Case ID: so2d_624/html/0903-01.html
Source: Caselaw Access Project
Author: {"author": "PER CURIAM. LEMMON, Justice,", "license": "Public Domain", "url": "https://static.case.law/"}
Date Created: 2024-08-24T03:29:51.129683

In re Eddie L. STEPHENS.
    No. 93-B-0939.
    Supreme Court of Louisiana.
    Oct. 1, 1993.
    Stay Denied; Rehearing Denied Oct. 29, 1993.
    G. Fred Ours, New Orleans, T. Haller Jackson, III, Shreveport, John T. Seale, New Orleans, for applicant.
    Eddie L. Stephens, Baker, for respondent.
   PER CURIAM.

Upon review of the hearing committee and disciplinary board findings and recommendations, and considering the transcript, record, briefs, and oral argument, it is the decision of this court that a suspension be ordered.

Eddie Stephens, the respondent attorney, failed to maintain a trust account, placed clients’ funds into his operating account and converted clients’ funds to his own use. Stephens reimbursed $2,000 of the misplaced funds by applying them to his clients’ medical expenses after holding them for fifteen months and going through a disciplinary hearing. Stephens has not yet made full restitution. However, there are mitigating circumstances: (1) An unexplained delay of three years in the disciplinary proceedings; (2) Respondent’s meager experience as a lawyer; and (3) Respondent’s lack of record of misconduct at the time of his violations.

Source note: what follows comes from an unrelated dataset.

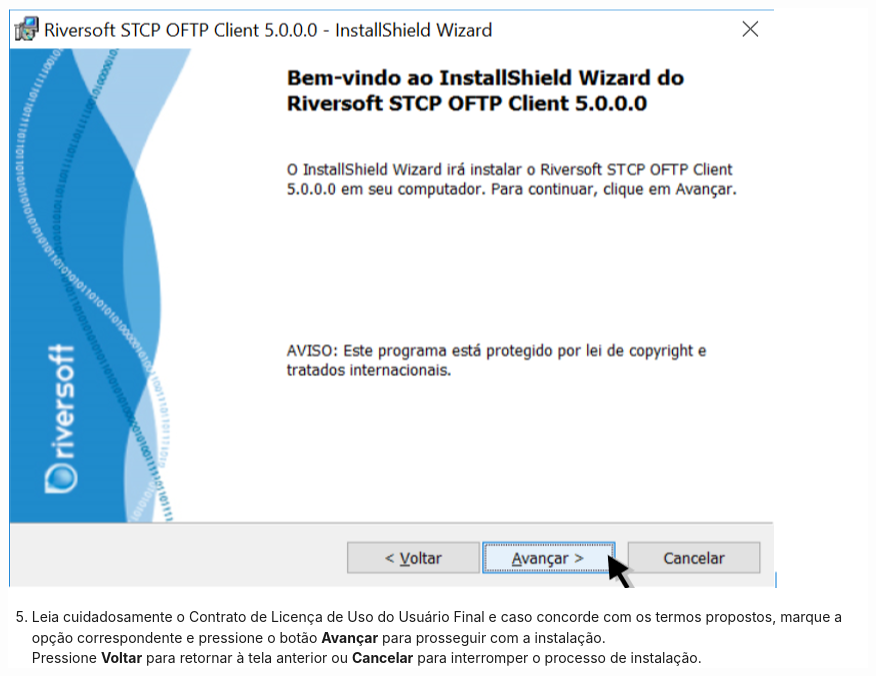 ![](/images/imagem2/img2.png)

5. Leia cuidadosamente o Contrato de Licença de Uso do Usuário Final e caso concorde com os termos propostos, marque a opção correspondente e pressione o botão **Avançar** para prosseguir com a instalação.    
Pressione **Voltar** para retornar à tela anterior ou **Cancelar** para interromper o processo de instalação.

Accordingly, it is ordered that Eddie L. Stephens be suspended from the practice of law in Louisiana for a period of one year from the finality of this decision, with his reinstatement conditioned upon his providing full restitution to all injured parties. All costs of this proceeding are assessed to respondent.

SUSPENSION ORDERED.

LEMMON, J., dissents and assigns reasons.

KIMBALL, J., dissents for reasons assigned by LEMMON J.

MARCUS, J., not on panel.

LEMMON, Justice,

dissenting.

The record supports imposition of a suspension for one year and one day, as recommended by the Disciplinary Board. Respondent has not shown that the delay in the disciplinary proceeding should be considered a mitigating factor. Mitigation is sometimes attributed to a delay between the misconduct and the hearing because the attorney is called upon to defend the misconduct after a record of satisfactory behavior in the interim. In the present case, the court, upon questioning disciplinary counsel, was informed that numerous other complaints have been filed against respondent in the interim and that several have resulted in formal proceedings now at various stages in the system. While it would be inappropriate for this court to give any weight to these pending proceedings, the fact of their existence dissuades me from considering the delay as a mitigating factor.